WikiLeaks has written to Google chairman Eric Schmidt and the US Department of Justice to complain about the search company turning over emails and metadata to the US government as part of an investigation into WikiLeaks staff.
Details of the warrants emerged after Google notified WikiLeaks investigations editor Sarah Harrison, section editor Joseph Farrell, and senior journalist and spokesperson Kristinn Hrafnsson on Christmas Eve 2014 that it had handed over content from their personal accounts.
The main complaint from WikiLeaks is that Google's failure to notify them earlier prevented the three staffers from protecting their right to privacy under the Privacy Protection Act.

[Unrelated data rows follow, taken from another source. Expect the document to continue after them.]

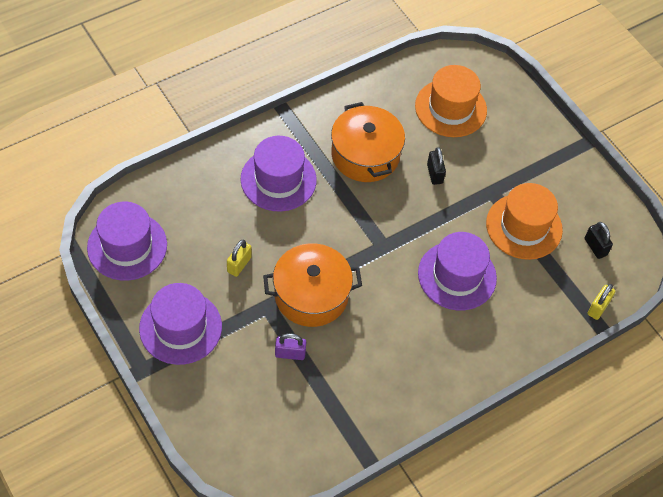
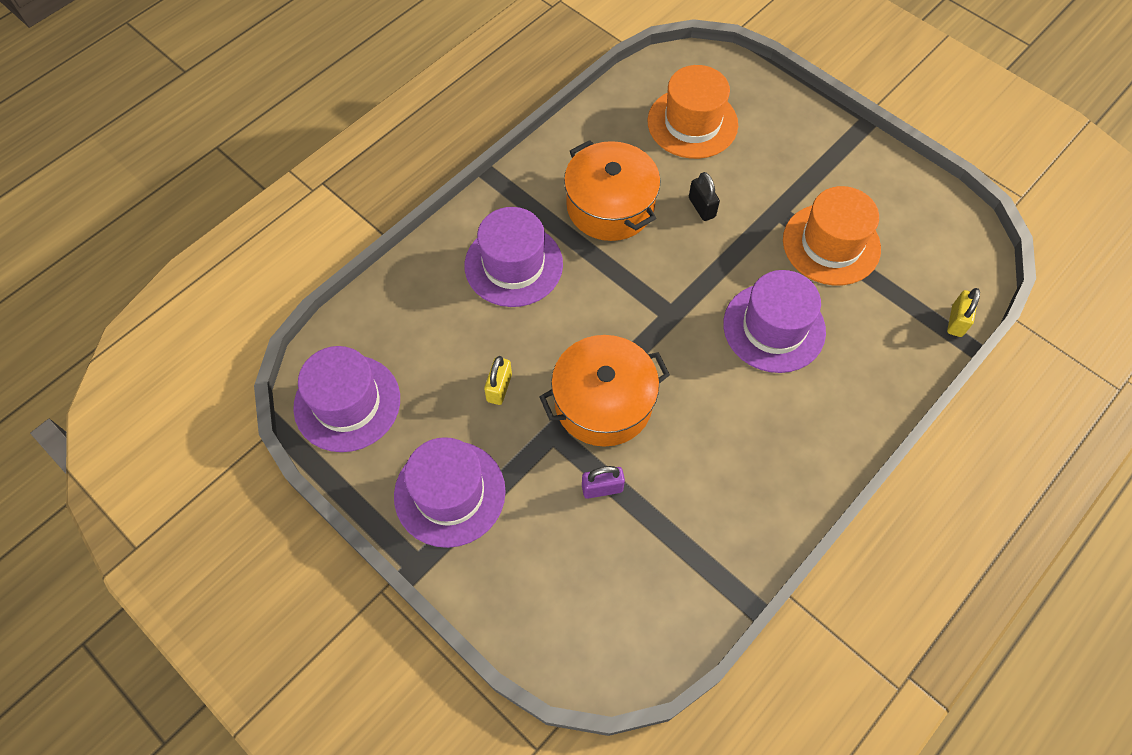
camera: 10 degrees left, 5 degrees up
black padlock [585,222,613,259] -> none

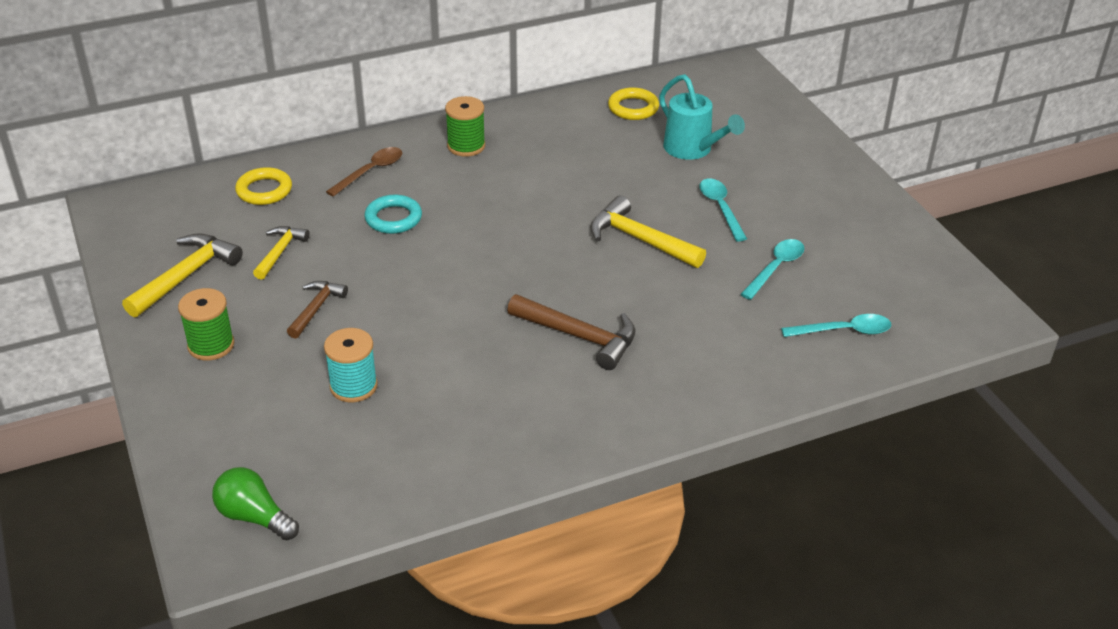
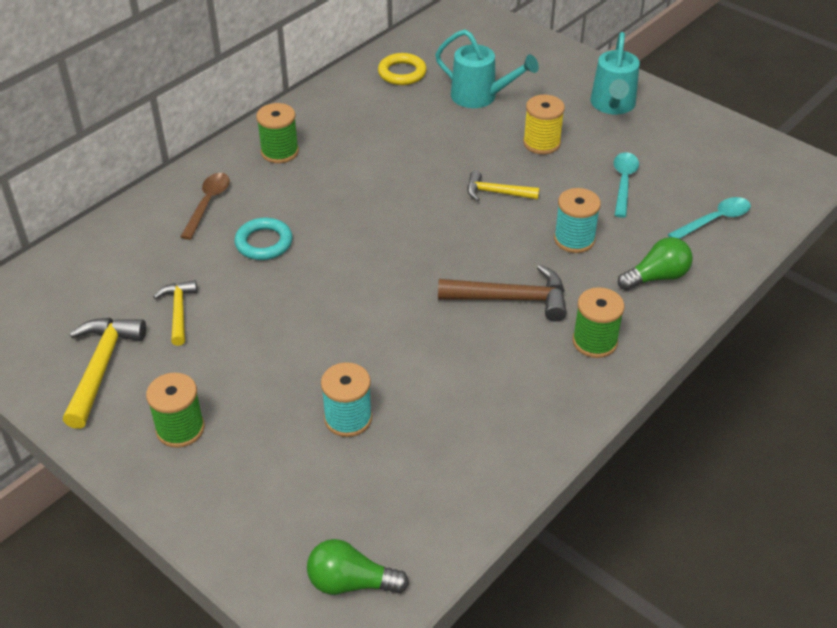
camera: 25 degrees left, 5 degrees up
yellow ring [235,167,292,205] -> none
brown hammer [287,281,348,339] -> none
yellow hammer [590,195,706,268] -> yellow hammer [468,171,540,201], size x0.62
turquoise spoon [700,178,747,241] -> yellow spool [523,95,565,155]
none -> turquoise spool [554,188,601,253]
none -> green spool [573,287,624,358]
none -> turquoise watering can [590,32,640,114]
none -> green light bulb [618,237,693,291]

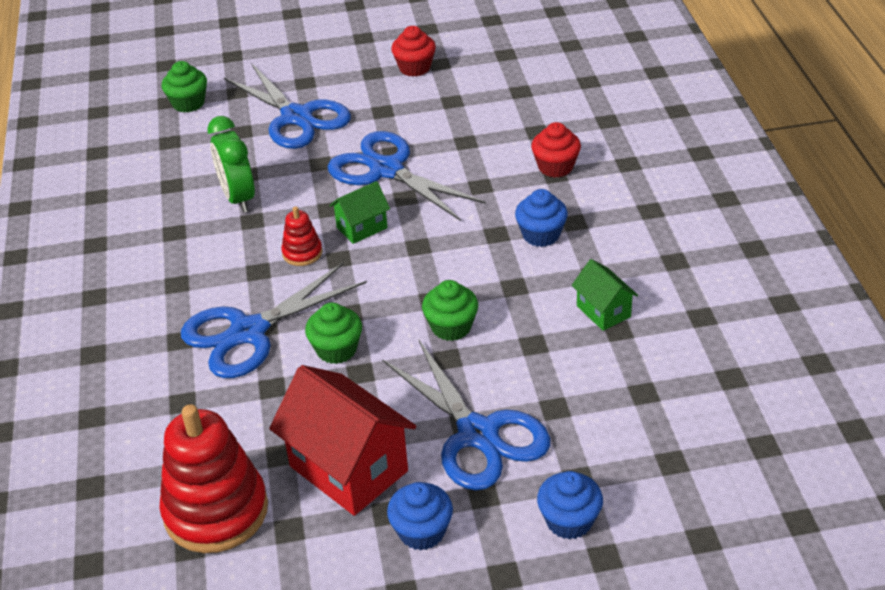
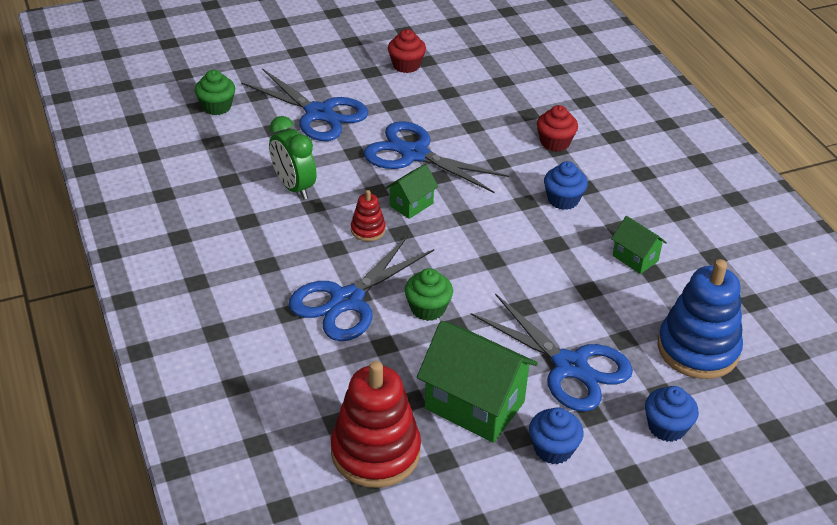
camera: 15 degrees left, 0 degrees up
red house [269,365,416,516] -> green house [417,321,538,443]
green cupcake [422,280,478,341] -> none
none -> blue stacking toy [657,259,743,379]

"The 'take everything' warrants are unconstitutionally broad and appear to violate the Privacy Protection Act so would have a good chance of being opposed; however, Google handed everything over before that was possible," the organisation said. Details handed to the US government included email content, metadata, contacts, draft emails, deleted emails, and IP addresses connected to the accounts.
WikiLeaks noted that its journalists do not use Google services for internal communications or for communicating with sources.
Under the warrants, Google was placed under a gag order and could not disclose any details of the investigation to those targeted by it. However, WikiLeaks argues that Google could still have fought the constraint as Twitter had done in 2011, when it revealed that several people, including Julian Assange, were the target of a criminal investigation related to the leaking of hundreds of thousands of documents from US army private Chelsea Manning. In that case, Twitter's legal department managed to have the gag order lifted.
In the letter to Schmidt, WikiLeaks' lawyers at the Center For Constitutional Rights said they were "astonished and disturbed that Google waited over two-and-a-half years to notify its subscribers that a search warrant was issued for their records".
The letter also outlines a request by Assange that Google should argue that WikiLeaks be informed of a search warrant if one existed. Schmidt confirms that he'll pass the request to Google's general counsel.
WikiLeaks' lawyers now want Google to cough up a full list of all material handed over to the US government and details of any pending legal proceedings. They're also demanding an explanation for why it took so long to inform the three staffers about its actions.
ZDNet has requested comment from Google and will update the story if it receives one.
A Google spokesperson told The Guardian that it follows the law like any other company. "When we receive a subpoena or court order, we check to see if it meets both the letter and the spirit of the law before complying. And if it doesn't we can object or ask that the request is narrowed. We have a track record of advocating on behalf of our users," the spokesperson is quoted as saying.